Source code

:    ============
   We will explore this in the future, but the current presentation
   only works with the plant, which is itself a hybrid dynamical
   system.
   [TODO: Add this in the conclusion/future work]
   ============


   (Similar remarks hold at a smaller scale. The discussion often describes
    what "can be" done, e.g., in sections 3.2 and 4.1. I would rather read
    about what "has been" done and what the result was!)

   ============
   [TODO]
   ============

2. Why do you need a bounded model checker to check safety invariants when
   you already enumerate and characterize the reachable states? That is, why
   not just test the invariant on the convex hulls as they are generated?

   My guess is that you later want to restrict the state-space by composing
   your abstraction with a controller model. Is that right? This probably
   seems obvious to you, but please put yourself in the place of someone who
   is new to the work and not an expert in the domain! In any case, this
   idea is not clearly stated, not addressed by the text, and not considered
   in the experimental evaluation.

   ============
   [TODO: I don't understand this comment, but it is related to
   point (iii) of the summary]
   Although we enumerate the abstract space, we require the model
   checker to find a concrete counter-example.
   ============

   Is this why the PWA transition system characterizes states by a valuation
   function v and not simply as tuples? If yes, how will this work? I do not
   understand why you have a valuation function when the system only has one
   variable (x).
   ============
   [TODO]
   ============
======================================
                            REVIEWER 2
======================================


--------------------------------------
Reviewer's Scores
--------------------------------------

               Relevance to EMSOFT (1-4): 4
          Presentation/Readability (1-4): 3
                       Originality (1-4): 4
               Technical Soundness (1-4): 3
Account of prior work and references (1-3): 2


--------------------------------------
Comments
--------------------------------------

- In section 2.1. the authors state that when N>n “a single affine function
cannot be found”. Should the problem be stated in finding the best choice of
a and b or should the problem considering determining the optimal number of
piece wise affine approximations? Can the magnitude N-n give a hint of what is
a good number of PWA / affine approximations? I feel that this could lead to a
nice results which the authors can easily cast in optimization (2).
* * * * * * *
[WORK INSTRUCTION] Would you return each line of the material above, unchanged, from the first one through the line where "not just test" appears?

[EXERCISE ANSWER]
Source code

:    ============
   We will explore this in the future, but the current presentation
   only works with the plant, which is itself a hybrid dynamical
   system.
   [TODO: Add this in the conclusion/future work]
   ============


   (Similar remarks hold at a smaller scale. The discussion often describes
    what "can be" done, e.g., in sections 3.2 and 4.1. I would rather read
    about what "has been" done and what the result was!)

   ============
   [TODO]
   ============

2. Why do you need a bounded model checker to check safety invariants when
   you already enumerate and characterize the reachable states? That is, why
   not just test the invariant on the convex hulls as they are generated?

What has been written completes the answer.